Emotisound

Inspiration

We were inspired by yesterday’s keynote on storytelling, particularly the idea that influence begins with stories. Great stories are not just about words, but about emotion, expression, and shared feeling. This made us reflect on how much of communication is visual, and how many people are unintentionally excluded from that layer of meaning. This led us to ask how we might make emotional expression more accessible, especially for blind and neurodivergent users who may struggle with reading facial cues.

What it does

EmotiSound is an accessibility-first video tool that translates basic facial expression cues into non-verbal sensory feedback using sound. Instead of relying on sight to interpret emotions, users can sense emotional context through a consistent, learnable audio language. The system detects one face at a time and classifies four expressions: happy, neutral, sad, and angry, mapping each to a distinct tone and visual signal.

How we built it

We built the frontend using React to create an accessible and responsive user interface, including a live video preview. For facial expression detection, we integrated face-api.js, which processes video frames in real time within the browser. Our backend was developed with Node.js and Express to handle authentication and sessions. We also incorporated WebRTC for camera access and designed a clear separation between detection, feedback, and data handling. Throughout development, we prioritized local processing and minimal data storage to respect user privacy.

Challenges we ran into

A challenge we ran into was integrating the face-api into the browser and displaying the emotions, as well as setting up webRTC for peer to peer video connections because our team has never used or encountered webRTC and it was a very big learning curve with the time constraints we had.

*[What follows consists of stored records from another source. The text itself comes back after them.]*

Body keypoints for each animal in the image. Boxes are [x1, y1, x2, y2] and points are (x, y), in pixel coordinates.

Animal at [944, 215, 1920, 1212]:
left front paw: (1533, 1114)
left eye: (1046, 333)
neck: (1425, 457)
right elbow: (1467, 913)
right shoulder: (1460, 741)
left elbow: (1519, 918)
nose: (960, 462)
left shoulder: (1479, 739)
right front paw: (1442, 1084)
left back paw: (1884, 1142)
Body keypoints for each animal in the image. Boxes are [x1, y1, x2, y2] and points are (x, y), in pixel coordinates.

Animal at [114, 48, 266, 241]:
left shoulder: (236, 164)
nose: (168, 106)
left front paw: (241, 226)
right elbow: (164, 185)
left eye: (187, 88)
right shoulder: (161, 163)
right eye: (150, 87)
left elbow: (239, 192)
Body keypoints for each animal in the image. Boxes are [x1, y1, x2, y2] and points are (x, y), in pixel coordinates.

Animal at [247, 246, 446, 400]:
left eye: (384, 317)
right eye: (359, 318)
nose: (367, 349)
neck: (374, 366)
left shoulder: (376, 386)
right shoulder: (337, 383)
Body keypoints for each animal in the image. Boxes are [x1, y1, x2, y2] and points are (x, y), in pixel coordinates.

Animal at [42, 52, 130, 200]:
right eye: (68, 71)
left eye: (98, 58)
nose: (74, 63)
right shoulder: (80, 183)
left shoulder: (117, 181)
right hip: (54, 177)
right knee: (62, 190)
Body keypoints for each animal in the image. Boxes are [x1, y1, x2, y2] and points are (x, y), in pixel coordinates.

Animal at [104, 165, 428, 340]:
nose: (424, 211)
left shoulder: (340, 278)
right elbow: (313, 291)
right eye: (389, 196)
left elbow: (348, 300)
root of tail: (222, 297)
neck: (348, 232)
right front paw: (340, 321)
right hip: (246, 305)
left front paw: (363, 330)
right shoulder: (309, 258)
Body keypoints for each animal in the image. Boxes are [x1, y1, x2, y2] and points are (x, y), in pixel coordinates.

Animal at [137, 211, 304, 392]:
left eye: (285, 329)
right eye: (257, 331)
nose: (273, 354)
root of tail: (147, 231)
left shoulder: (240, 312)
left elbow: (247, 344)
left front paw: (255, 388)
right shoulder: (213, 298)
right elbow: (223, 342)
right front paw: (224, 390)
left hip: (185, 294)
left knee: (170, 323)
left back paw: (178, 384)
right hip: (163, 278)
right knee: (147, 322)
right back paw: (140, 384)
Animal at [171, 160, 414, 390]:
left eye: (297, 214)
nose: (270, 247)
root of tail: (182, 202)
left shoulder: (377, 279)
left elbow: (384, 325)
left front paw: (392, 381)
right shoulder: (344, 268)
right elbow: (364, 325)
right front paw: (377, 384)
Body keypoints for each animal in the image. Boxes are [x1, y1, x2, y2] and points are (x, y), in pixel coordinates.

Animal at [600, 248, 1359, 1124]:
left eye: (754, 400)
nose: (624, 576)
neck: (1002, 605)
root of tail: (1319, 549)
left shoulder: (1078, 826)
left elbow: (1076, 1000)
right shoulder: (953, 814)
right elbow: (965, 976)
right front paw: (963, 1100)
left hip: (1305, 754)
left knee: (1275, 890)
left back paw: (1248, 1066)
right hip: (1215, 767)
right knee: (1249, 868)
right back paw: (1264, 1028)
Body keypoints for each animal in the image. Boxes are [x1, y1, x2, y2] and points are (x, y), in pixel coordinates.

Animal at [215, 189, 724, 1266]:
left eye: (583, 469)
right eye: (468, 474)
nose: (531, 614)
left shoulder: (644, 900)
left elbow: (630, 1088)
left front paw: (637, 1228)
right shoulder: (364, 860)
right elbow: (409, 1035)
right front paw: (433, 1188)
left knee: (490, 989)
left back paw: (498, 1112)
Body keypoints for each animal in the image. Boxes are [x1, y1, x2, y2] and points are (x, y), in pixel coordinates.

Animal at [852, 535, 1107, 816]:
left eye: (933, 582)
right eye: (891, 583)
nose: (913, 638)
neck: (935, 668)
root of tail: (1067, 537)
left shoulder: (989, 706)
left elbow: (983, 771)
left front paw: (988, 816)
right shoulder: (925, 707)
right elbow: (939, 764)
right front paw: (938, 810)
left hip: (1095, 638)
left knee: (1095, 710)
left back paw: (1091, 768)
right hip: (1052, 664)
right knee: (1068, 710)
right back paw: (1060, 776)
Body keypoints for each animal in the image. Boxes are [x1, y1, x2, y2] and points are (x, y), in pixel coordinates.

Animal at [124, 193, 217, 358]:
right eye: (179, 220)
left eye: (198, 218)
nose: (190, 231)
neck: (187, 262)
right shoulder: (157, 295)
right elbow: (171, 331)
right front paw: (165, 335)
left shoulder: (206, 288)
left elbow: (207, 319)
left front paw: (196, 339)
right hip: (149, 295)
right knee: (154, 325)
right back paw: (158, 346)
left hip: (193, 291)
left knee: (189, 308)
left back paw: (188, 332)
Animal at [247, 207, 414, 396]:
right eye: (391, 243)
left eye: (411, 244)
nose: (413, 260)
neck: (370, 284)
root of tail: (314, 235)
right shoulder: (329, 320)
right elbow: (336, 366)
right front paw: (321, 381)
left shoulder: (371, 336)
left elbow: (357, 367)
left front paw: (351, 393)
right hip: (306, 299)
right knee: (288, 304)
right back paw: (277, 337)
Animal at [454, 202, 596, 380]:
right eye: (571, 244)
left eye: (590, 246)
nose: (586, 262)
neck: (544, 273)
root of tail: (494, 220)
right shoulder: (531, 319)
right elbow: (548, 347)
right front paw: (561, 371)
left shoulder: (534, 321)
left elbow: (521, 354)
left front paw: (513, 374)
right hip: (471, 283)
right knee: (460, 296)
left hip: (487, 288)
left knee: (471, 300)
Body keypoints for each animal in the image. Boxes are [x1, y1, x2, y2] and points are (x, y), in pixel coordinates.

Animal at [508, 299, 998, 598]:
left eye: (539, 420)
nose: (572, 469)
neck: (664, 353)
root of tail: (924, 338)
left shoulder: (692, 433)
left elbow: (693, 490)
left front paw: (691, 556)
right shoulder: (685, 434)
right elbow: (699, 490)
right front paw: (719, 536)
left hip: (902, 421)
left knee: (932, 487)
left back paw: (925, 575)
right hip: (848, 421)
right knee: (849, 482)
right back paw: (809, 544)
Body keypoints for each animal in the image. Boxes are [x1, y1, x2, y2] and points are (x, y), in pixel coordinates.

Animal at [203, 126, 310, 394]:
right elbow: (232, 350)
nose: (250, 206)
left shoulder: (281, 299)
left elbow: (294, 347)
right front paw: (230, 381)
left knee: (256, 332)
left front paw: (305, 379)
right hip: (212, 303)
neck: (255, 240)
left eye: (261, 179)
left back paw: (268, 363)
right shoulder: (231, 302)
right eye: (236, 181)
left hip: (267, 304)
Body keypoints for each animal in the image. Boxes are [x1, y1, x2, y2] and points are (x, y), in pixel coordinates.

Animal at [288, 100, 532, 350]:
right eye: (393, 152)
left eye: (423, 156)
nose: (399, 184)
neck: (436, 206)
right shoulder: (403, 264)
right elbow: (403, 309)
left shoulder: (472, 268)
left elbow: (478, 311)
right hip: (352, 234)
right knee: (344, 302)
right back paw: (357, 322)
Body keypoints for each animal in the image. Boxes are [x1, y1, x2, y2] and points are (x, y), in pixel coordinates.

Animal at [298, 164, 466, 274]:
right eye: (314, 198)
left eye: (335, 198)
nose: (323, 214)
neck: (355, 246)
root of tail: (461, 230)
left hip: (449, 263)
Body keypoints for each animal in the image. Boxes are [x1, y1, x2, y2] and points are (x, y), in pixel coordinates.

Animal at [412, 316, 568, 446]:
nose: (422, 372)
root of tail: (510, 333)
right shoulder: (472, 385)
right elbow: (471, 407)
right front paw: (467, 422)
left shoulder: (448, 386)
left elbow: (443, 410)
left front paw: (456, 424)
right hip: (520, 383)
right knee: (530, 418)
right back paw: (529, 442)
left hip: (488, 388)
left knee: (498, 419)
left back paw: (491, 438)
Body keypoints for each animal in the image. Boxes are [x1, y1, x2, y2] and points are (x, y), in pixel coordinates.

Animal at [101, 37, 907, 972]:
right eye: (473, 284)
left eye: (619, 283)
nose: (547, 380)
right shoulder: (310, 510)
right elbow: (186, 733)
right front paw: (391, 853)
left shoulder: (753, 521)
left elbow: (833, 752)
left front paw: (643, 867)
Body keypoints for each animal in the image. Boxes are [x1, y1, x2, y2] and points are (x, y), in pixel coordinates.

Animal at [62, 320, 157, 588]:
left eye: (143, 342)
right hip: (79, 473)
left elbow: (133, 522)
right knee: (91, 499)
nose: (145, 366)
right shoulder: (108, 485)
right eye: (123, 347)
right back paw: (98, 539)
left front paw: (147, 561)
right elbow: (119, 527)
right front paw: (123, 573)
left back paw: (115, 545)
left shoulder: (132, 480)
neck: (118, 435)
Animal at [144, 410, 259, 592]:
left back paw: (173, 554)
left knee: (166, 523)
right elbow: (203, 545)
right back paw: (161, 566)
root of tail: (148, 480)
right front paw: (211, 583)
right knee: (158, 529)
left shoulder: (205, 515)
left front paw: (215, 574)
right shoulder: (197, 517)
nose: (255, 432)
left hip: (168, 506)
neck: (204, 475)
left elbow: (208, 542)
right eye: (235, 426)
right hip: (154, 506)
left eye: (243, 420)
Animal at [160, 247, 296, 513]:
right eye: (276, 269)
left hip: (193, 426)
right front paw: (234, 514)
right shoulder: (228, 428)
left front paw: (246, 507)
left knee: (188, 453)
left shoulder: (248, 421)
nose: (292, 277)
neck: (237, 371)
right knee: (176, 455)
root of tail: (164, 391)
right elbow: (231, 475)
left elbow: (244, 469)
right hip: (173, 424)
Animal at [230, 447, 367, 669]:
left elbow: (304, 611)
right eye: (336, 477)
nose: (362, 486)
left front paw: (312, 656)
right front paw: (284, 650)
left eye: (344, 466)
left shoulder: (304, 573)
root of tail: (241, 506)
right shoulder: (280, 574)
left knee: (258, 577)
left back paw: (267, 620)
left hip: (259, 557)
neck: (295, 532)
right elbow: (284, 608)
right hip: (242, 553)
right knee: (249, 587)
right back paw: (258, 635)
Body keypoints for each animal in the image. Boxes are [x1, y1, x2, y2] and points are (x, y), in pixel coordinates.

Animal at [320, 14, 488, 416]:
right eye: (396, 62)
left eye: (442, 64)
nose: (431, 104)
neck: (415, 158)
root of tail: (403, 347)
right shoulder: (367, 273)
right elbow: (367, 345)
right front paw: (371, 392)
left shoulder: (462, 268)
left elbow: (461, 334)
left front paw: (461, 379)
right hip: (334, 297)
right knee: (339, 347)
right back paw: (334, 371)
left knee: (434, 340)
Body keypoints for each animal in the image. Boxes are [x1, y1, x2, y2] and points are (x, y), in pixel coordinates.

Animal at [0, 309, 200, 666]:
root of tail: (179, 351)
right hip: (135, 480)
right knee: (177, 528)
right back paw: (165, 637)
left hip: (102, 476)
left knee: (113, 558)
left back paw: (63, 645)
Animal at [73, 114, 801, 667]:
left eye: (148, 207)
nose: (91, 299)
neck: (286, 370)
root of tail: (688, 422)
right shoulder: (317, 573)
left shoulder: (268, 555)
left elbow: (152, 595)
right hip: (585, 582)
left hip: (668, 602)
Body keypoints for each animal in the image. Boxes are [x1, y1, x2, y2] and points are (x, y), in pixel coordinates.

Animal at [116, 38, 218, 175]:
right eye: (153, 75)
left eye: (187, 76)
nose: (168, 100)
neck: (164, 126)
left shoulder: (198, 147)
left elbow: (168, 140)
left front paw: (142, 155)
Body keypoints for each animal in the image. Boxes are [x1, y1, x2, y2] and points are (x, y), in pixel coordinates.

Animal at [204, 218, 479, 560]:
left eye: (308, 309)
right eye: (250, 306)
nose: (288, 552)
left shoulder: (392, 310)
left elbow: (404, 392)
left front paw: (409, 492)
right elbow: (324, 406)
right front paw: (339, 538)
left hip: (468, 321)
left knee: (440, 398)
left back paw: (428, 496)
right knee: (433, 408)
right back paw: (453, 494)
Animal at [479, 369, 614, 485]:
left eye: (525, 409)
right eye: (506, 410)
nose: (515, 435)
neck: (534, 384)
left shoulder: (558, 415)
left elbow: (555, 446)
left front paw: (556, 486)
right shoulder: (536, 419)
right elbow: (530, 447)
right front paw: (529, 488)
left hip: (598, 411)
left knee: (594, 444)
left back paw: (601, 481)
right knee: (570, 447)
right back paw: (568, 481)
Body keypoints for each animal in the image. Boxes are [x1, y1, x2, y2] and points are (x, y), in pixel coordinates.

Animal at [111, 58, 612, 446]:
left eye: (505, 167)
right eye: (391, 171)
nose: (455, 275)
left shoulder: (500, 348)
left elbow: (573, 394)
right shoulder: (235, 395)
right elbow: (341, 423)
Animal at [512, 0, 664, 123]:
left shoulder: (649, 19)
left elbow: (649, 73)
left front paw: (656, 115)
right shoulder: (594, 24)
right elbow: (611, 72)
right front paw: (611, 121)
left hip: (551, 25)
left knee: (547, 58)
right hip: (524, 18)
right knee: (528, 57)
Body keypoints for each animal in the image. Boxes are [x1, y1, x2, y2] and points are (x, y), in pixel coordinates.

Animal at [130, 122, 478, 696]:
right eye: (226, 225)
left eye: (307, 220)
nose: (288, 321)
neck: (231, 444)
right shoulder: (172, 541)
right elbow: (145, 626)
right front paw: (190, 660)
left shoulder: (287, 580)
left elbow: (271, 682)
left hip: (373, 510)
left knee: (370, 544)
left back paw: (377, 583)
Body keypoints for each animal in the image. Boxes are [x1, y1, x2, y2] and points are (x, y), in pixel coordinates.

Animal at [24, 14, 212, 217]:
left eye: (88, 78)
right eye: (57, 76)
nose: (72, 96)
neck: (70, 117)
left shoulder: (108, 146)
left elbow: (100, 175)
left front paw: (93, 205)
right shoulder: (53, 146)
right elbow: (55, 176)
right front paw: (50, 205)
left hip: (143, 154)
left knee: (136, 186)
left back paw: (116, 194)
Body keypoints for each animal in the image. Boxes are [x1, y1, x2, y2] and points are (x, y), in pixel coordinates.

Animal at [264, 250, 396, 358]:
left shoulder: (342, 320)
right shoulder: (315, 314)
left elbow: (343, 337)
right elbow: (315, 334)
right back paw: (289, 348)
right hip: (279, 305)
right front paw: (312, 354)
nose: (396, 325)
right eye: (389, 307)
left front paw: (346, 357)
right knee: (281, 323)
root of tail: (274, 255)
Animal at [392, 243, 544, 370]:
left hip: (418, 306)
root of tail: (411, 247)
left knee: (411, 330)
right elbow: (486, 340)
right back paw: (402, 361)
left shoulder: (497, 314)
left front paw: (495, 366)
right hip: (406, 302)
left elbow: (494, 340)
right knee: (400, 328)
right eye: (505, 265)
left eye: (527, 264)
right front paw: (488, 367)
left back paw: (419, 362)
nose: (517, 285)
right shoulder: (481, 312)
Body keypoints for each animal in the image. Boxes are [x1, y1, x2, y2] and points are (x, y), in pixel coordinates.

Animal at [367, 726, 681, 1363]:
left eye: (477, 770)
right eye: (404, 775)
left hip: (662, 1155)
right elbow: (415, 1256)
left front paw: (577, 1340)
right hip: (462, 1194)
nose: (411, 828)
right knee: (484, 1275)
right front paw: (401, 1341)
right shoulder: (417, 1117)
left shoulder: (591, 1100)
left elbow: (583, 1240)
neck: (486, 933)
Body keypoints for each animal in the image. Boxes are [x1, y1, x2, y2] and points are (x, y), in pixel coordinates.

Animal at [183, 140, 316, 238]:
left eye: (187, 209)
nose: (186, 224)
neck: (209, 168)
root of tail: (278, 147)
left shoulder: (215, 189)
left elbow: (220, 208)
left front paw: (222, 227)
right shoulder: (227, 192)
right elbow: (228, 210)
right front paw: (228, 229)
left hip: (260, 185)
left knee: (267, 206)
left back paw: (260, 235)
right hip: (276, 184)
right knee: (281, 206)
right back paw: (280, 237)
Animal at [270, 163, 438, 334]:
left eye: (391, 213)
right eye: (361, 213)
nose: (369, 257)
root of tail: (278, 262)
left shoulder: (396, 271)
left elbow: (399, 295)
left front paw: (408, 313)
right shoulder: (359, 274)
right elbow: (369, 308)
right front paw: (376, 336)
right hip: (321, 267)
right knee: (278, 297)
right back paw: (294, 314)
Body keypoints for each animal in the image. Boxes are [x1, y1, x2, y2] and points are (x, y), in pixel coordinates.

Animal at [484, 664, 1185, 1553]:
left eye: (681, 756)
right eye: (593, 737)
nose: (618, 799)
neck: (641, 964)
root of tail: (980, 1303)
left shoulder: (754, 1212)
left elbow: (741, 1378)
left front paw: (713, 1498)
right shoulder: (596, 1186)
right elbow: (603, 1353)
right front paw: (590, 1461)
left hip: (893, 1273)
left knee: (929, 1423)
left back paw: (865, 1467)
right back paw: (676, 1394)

Accomplishments that we're proud of

We’re proud of creating a functional end-to-end system that meaningfully integrates computer vision, web technologies, and accessibility design. We successfully implemented real-time facial expression detection with clear, interpretable sensory feedback. We also built a clean, usable interface that centers user control and privacy. Most importantly, we’re proud of developing a concept that thoughtfully addresses an overlooked accessibility gap and encourages more inclusive communication.

What we learned

We learned that building for accessibility is as much about empathy and communication as it is about technology. Collaborating as a team required clear dialogue, patience, and openness to different perspectives. Technically, we gained experience with real-time video processing, WebRTC, and full-stack application architecture but just as importantly, we strengthened our teamwork, problem-solving, and design thinking skills.

What's next for Emotisound

Looking ahead, we want to expand EmotiSound beyond facial expressions by incorporating real-time sign language interpretation with automatic captioning, making conversations even more accessible for Deaf and hard-of-hearing users. We also plan to introduce private rooms where users can securely connect with friends, family, or colleagues using EmotiSound features in a controlled space. Longer term, we hope to refine our emotion-to-sound mappings through user feedback.